Parts of the exercise =
- a) Write out the section of the setup guide below, starting at "Migrating from Mailchimp" and continuing up to and including "(or a segment)", copying it word for word.
- b) State whether each statement agrees with the setup guide below, answering yes or no and quoting the exact words that decide it: (i) the Free plan allows one campaign per month with unlimited contacts; (ii) a CSV import must include a first_name column; (iii) changing the AWS region later moves your verified domains to the new region.

Selected passage =
This guide walks you through the full setup — from creating an account to sending your first campaign. Most users complete it in under 30 minutes. The only pre-requisite is an active AWS account.

No AWS account yet? Create one at aws.amazon.com. You need a credit card on file, but the free tier covers the first 62,000 emails/month when sending from an EC2 instance, and you only pay SES rates after that ($0.10 per 1,000 emails).
1

Create your SES Mailbox account

Go to app.sesmailbox.com/register and sign up with your email address. Verify your email via the confirmation link we send, then log in.

You start on the Free plan — no credit card required. The Free plan lets you send 1 campaign per month with unlimited contacts, which is enough to get through this quickstart.

2

Create an IAM user and connect AWS SES

SES Mailbox sends email through your own AWS account. You need to create an IAM user with SES permissions and paste the credentials into SES Mailbox.

Create the IAM user in AWS

  1. Open the AWS console → search IAM → Users → Create user
  2. Username: sesmailbox (or anything you like)
  3. Select Attach policies directlyCreate policy
  4. Switch to the JSON tab and paste the policy below
  5. Name the policy SESMailboxPolicy and create it
  6. Attach the policy to the user and create the user
  7. On the final screen, click Create access key → use case: Third-party service → copy the Access Key ID and Secret Access Key
{
  "Version": "2012-10-17",
  "Statement": [{
    "Effect": "Allow",
    "Action": [
      "ses:SendEmail",
      "ses:SendRawEmail",
      "ses:GetSendQuota",
      "ses:GetSendStatistics",
      "ses:VerifyDomainIdentity",
      "ses:VerifyDomainDkim"
    ],
    "Resource": "*"
  }]
}

Paste credentials into SES Mailbox

  1. In SES Mailbox, go to Settings → AWS Credentials
  2. Enter your Access Key ID, Secret Access Key, and AWS region (e.g. us-east-1)
  3. Click Test connection — we'll verify the credentials and fetch your sending quota
Which region? Use the region closest to your users. Most US businesses use us-east-1. European businesses often use eu-west-1 (Ireland). You can change this later, but your verified domains and sending history stay in the original region.
3

Verify your sending domain

To send email from @yourcompany.com, AWS needs to confirm you own the domain. SES Mailbox generates the DNS records — you add them to your DNS provider (Cloudflare, Route 53, Namecheap, etc.).

  1. In SES Mailbox: Settings → Sending Domains → Add Domain
  2. Enter your domain and click Generate records
  3. Add the SPF TXT record, three DKIM CNAME records, and the DMARC TXT record to your DNS
  4. Click Check verification — DNS propagation usually takes 5–30 minutes, sometimes up to 24 hours

See the full Domain Verification guide for exact record values and troubleshooting.

4

Import your subscribers

Go to Contacts → Import CSV. Your CSV needs at minimum an email column. Optional columns: first_name, last_name, and any custom fields you want to use for personalisation.

email,first_name,last_name,plan
ada@example.com,Ada,Lovelace,pro
grace@example.com,Grace,Hopper,free

Column headers are flexible — SES Mailbox auto-detects common patterns (email, EMAIL, Email Address, etc.) and lets you manually map any column.

Migrating from Mailchimp or another ESP? Import your unsubscribe and bounce lists as suppressions before importing active contacts. See the Suppression list guide.
5

Send your first campaign

  1. Go to Campaigns → New Campaign
  2. Choose a name (internal only), subject line, and from address
  3. Write your email in the HTML editor or paste raw HTML
  4. Select your recipient list (or a segment)
  5. Click Send test to preview in your inbox
  6. Click Send campaign to send to all recipients

After sending, the Analytics tab shows opens, clicks, bounces, and unsubscribes — usually updating within a few minutes of delivery.

New AWS account? AWS SES starts in sandbox mode — you can only send to verified email addresses. Request production access to send to anyone. See Getting production access.

Record set =
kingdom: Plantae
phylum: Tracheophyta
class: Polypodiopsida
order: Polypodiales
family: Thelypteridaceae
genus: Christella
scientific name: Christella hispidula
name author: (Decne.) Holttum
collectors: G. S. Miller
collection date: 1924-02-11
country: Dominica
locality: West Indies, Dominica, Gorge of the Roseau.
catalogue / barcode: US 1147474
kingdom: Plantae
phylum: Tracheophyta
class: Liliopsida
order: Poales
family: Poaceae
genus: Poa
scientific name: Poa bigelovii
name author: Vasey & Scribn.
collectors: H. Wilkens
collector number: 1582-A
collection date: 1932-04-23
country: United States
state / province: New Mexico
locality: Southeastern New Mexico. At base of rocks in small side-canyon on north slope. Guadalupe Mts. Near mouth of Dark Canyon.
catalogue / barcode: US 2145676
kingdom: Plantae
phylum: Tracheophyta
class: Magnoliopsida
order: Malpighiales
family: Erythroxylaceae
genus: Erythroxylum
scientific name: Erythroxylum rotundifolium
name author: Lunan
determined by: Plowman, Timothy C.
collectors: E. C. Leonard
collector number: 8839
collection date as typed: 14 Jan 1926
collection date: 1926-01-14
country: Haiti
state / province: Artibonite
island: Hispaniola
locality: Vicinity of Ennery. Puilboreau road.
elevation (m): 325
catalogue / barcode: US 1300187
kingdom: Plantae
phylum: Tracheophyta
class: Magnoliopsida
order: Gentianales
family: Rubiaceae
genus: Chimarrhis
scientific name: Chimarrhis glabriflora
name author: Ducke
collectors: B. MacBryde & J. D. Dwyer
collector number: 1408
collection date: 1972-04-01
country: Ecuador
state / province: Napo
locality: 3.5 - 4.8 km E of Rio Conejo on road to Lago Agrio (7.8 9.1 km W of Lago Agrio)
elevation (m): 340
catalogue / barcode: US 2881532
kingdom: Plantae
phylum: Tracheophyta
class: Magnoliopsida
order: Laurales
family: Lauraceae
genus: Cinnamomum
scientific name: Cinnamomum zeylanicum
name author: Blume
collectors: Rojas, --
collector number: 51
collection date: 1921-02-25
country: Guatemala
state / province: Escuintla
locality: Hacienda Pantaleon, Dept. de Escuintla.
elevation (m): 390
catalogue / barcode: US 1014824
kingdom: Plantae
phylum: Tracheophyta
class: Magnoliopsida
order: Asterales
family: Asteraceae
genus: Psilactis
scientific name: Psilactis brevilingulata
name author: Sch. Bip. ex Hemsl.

Results for each task =
- a)
Migrating from Mailchimp or another ESP? Import your unsubscribe and bounce lists as suppressions before importing active contacts. See the Suppression list guide.
5

Send your first campaign

  1. Go to Campaigns → New Campaign
  2. Choose a name (internal only), subject line, and from address
  3. Write your email in the HTML editor or paste raw HTML
  4. Select your recipient list (or a segment)

- b)
(i) Yes: "The Free plan lets you send 1 campaign per month with unlimited contacts"
(ii) No: "Your CSV needs at minimum an email column. Optional columns: first_name, last_name"
(iii) No: "your verified domains and sending history stay in the original region"